“Draw your belly button to your spine” is a universally accepted cue for abdominal hollowing that perhaps you have heard before. In fact, it has become so popular that abdominal hollowing is one of the #1 exercises to be prescribed by a therapist for low back pain. You’ll see the cue used in yoga classes, pilates, personal trainers, you name it. What if I told you that it was one of the worst things you can do for spinal stability?
So how did something that is so poor for spinal stability get so popular? To start at the beginning, in 1999, a study was produced by a group of Australian researchers (http://www.ncbi.nlm.nih.gov/pubmed/10489000) that showed that healthy folks would produce a contraction of their transversus abdominis (TrA) before any movement occurred. Conversely, people with low back pain had a delayed contraction of their transversus abdominis. According to this research, a hypothesis was drawn that the delayed contraction of the transversus abdominis was the reason for the low back pain. As a result, an exercise where the transversus abdominis could be isolated and trained was developed and this was the start of abdominal hollowing.
However, if the researchers had taken a look at the other abdominal muscles, they would have quickly found out that ALL the muscles have a delayed contraction not just the transversus abdominis (http://www.ncbi.nlm.nih.gov/pubmed/19501348). In fact, drawing the abdominis in actually creates instability in the core (http://www.ncbi.nlm.nih.gov/pubmed/15797580). While it appeared at first glance that researchers had found the missing link to low back pain, it now appears from the research that this was an ill-advised conclusion. Those who are still in favor of abdominal hollowing are simply misguided.

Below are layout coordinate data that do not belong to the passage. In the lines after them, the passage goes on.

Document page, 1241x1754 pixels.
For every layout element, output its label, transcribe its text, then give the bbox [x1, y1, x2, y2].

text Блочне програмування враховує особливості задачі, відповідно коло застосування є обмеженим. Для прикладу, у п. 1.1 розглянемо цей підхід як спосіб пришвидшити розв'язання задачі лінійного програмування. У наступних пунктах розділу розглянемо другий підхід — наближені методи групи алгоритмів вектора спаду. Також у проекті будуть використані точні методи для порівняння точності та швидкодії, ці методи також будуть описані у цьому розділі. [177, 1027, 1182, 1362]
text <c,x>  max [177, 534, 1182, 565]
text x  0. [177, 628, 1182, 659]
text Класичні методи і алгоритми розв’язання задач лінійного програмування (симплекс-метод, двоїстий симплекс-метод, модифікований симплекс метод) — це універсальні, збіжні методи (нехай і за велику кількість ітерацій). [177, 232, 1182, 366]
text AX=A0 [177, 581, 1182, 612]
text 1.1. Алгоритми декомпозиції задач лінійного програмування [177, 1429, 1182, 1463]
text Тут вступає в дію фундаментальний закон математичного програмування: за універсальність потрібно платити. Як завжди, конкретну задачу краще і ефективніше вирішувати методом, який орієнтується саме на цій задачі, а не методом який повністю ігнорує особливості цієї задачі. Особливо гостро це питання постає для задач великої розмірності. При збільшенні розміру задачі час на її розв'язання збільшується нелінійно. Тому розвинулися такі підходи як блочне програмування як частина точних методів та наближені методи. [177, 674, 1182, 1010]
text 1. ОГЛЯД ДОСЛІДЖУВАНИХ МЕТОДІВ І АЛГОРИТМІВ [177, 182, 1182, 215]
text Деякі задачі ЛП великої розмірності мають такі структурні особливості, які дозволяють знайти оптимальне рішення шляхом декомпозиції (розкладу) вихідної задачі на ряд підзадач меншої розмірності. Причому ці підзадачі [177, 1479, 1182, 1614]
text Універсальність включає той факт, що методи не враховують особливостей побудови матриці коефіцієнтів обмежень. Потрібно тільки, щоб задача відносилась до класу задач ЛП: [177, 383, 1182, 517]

So how should you train the core? If someone was about to punch you in the stomach, what would you do? Correct me if I’m wrong but you would brace your core for the impact. And, according to Dr. Stuart McGill, a leading spine biomechanics researcher, this is how we should train our cores. The term is called abdominal bracing. Abdominal bracing encompasses all the muscles of core stability, not just a select few. It is by far and away the most functional way to train your core.
The Big Picture
I like to think of the core like the guide wires on the mast of a ship. You want 360 degrees of stability around that mast with a wide base to hold it up. If you perform abdominal hollowing, you’ll end up with 1 or 2 really strong guide wires on the same side of the mast and weak wires around the rest of the mast leading to a decrease in stability. However, if you train your core by bracing it, you encompass all the structures and build strong guide wires 360 degrees around that mast. I’m no sailor but if it was my ship, I’d opt for the second scenario. It is long past the time for a paradigm shift, people need to stop getting it wrong and creating instability instead of stability.